Sie betont zugleich: «ARD Text war schon immer besonders stark in Krisenzeiten.» Ihr Kollege Jochen Kotelmann, der 1982 als Grafiker beim Videotext anfing und als Dienstleiter Nachrichten kürzlich in den Ruhestand ging, sieht es genauso: «Videotext war immer stark als Krisenmedium.»
In Kotelmanns Zeit fielen viele News zu Kriegen, Terror, Attentaten - «Ereignisse, bei denen der Videotext mit 24-Stunden-Berichterstattung wichtig war und sehr viele Zuschauer fand.» Vor dem Aufkommen des Internets war sein Tempo ein Alleinstellungsmerkmal. «Da wir alle Nachrichten, die reinkommen, sofort verarbeiten, hatten wir vor allem früher einen erheblichen Vorsprung vor anderen Nachrichtensendungen.»
Heute, wo Onlinemedien in rasender Geschwindigkeit berichten, sieht Langguth einen anderen Vorzug im Vordergrund: «Früher war Schnelligkeit Trumpf, heute ist es Verlässlichkeit und Sicherheit. Nur weil etwas schnell in die Welt geblasen wird, muss es noch nicht richtig sein.» Videotext stehe für Unaufgeregtheit und Sachlichkeit.
Natürlich sind Videotext-Seiten heute auch über das World Wide Web abzurufen. Vorbei die analogen Zeiten, als die Technik die sogenannte «Austast-Lücke» nutzte: den Augenblick der Übertragung, in dem der Elektronenstrahl einer Bildröhre dunkel wird und an den Ausgangspunkt zurückspringt.

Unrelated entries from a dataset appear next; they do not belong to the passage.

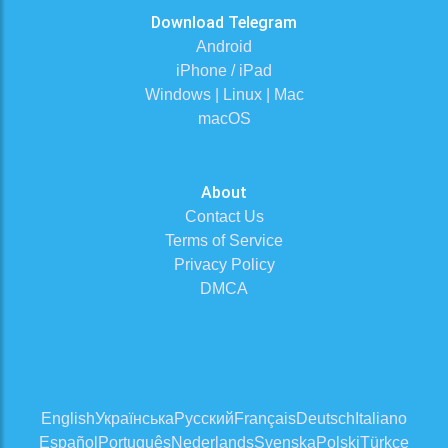
Download Telegram
Android
iPhone / iPad
Windows | Linux | Mac
macOS
About
Contact Us
Terms of Service
Privacy Policy
DMCA
English
Українська
Русский
Français
Deutsch
Italiano
Español
Português
Nederlands
Svenska
Polski
Türkçe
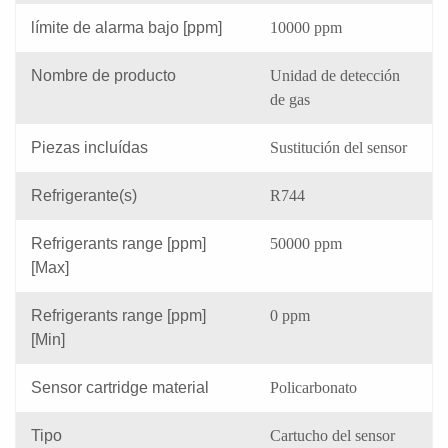
límite de alarma bajo [ppm]
10000 ppm
Nombre de producto
Unidad de detección
de gas
Piezas incluídas
Sustitución del sensor
Refrigerante(s)
R744
Refrigerants range [ppm]
50000 ppm
[Max]
Refrigerants range [ppm]
0 ppm
[Min]
Sensor cartridge material
Policarbonato
Tipo
Cartucho del sensor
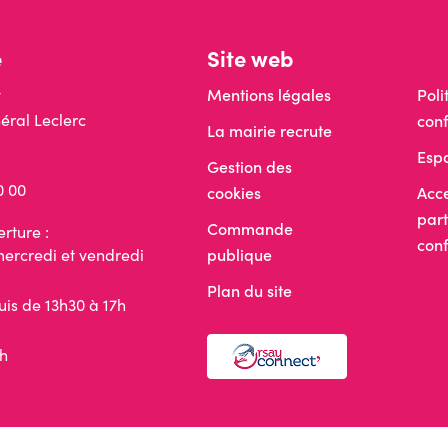
e
Site web
ay
Mentions légales
Poli
éral Leclerc
conf
La mairie recrute
Esp
Gestion des
0 00
cookies
Acce
part
Commande
rture :
con
mercredi et vendredi
publique
Plan du site
uis de 13h30 à 17h
h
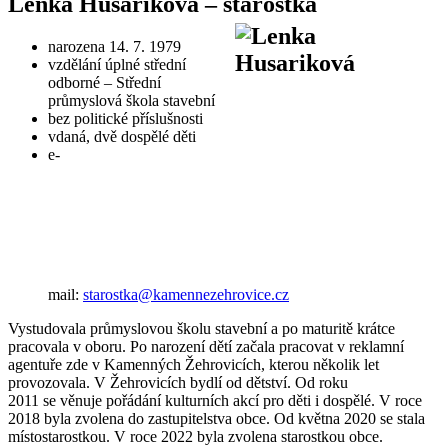
Lenka Husariková – starostka
narozena 14. 7. 1979
vzdělání úplné střední
odborné – Střední
průmyslová škola stavební
bez politické příslušnosti
vdaná, dvě dospělé děti
e-
mail:
starostka@kamennezehrovice.cz
Vystudovala průmyslovou školu stavební a po maturitě krátce
pracovala v oboru. Po narození dětí začala pracovat v reklamní
agentuře zde v Kamenných Žehrovicích, kterou několik let
provozovala. V Žehrovicích bydlí od dětství. Od roku
2011 se věnuje pořádání kulturních akcí pro děti i dospělé. V roce
2018 byla zvolena do zastupitelstva obce. Od května 2020 se stala
místostarostkou. V roce 2022 byla zvolena starostkou obce.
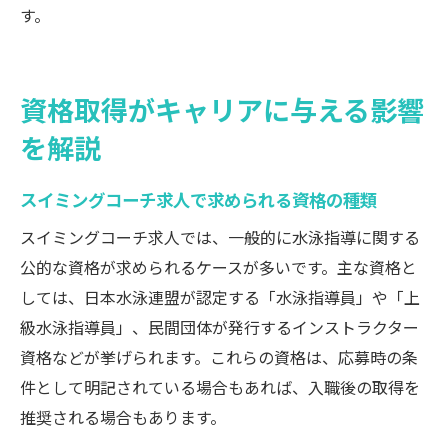
す。
資格取得がキャリアに与える影響
を解説
スイミングコーチ求人で求められる資格の種類
スイミングコーチ求人では、一般的に水泳指導に関する
公的な資格が求められるケースが多いです。主な資格と
しては、日本水泳連盟が認定する「水泳指導員」や「上
級水泳指導員」、民間団体が発行するインストラクター
資格などが挙げられます。これらの資格は、応募時の条
件として明記されている場合もあれば、入職後の取得を
推奨される場合もあります。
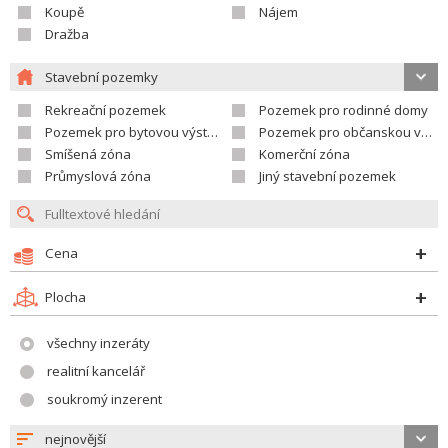
Koupě
Nájem
Dražba
Stavební pozemky
Rekreační pozemek
Pozemek pro rodinné domy
Pozemek pro bytovou výstavbu
Pozemek pro občanskou vybavenost
Smíšená zóna
Komerční zóna
Průmyslová zóna
Jiný stavební pozemek
Cena
Plocha
všechny inzeráty
realitní kancelář
soukromý inzerent
nejnovější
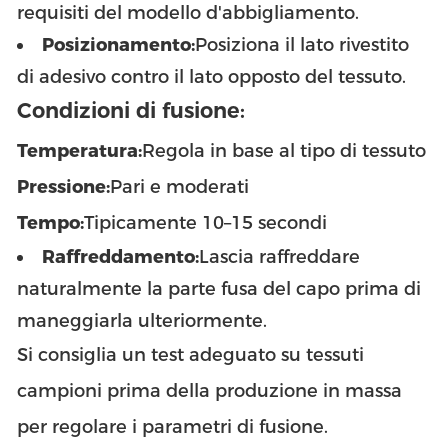
requisiti del modello d'abbigliamento.
Posizionamento:
Posiziona il lato rivestito
di adesivo contro il lato opposto del tessuto.
Condizioni di fusione:
Temperatura:
Regola in base al tipo di tessuto
Pressione:
Pari e moderati
Tempo:
Tipicamente 10–15 secondi
Raffreddamento:
Lascia raffreddare
naturalmente la parte fusa del capo prima di
maneggiarla ulteriormente.
Si consiglia un test adeguato su tessuti
campioni prima della produzione in massa
per regolare i parametri di fusione.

So hatten sich das britische Techniker in den 70ern ausgedacht. In Grossbritannien gibt es übrigens keinen Videotext mehr.
Zur Feier des 40. deutschen Jubiläums servieren auf Seite 890 des ARD-Textes Grafiker eine Geburtstagstorte in Regenbogenfarben. Ihre eckige Anmutung erinnert an Rubiks Zauberwürfel oder an frühe Firmenlogos des Computerherstellers Apple. Es ist dieser reduzierte Vintage-Charme, diese Klarheit, woran viele Menschen Gefallen finden.
Die Spanierin Raquel Meyers etwa setzt sich seit Jahren künstlerisch mit Videotext auseinander. Manche ihrer Video-Arbeiten erinnern an Manga-Comics, andere sind abstrakt: «In diesen digitalen Zeiten ist Technologie veraltet, bevor wir überhaupt lernen, wie man sie benutzt.» Teletext sei anders: «Videotext ist eine Herausforderung, eine Nachricht aus einer unbekannten Sprache, die noch etwas zu sagen hat. Es zeigt, was es ist - und das völlig schmucklos.» Der ARD Text organisiert mit Künstlern wie ihr jedes Jahr ein virtuelles Festival.
Hauptzweck des Angebots ist freilich bis heute Information. «An den Vorteilen des Videotextes hat sich nichts geändert», erläutert Kotelmann. «Er liefert rund um die Uhr den schnellen, kompakten und immer aktuellen Überblick über die Nachrichtenlage. Und er ist thematisch sehr breit aufgestellt. Um unsere Informationen im Netz zu finden, müssen Sie fünf Websites besuchen.»
Bei so vielen Infos kann auch mal eine Panne passieren. Woran sich Kotelmann spontan erinnert: «Der Quizmaster Robert Lembke hat uns eines Tages ganz erbost angerufen. Er hatte als Fussballfan unsere Bundesligaseiten genutzt und sich entsprechend unserer Spielansetzungen einen Flug gebucht. Leider war das Datum auf unserer Seite falsch.»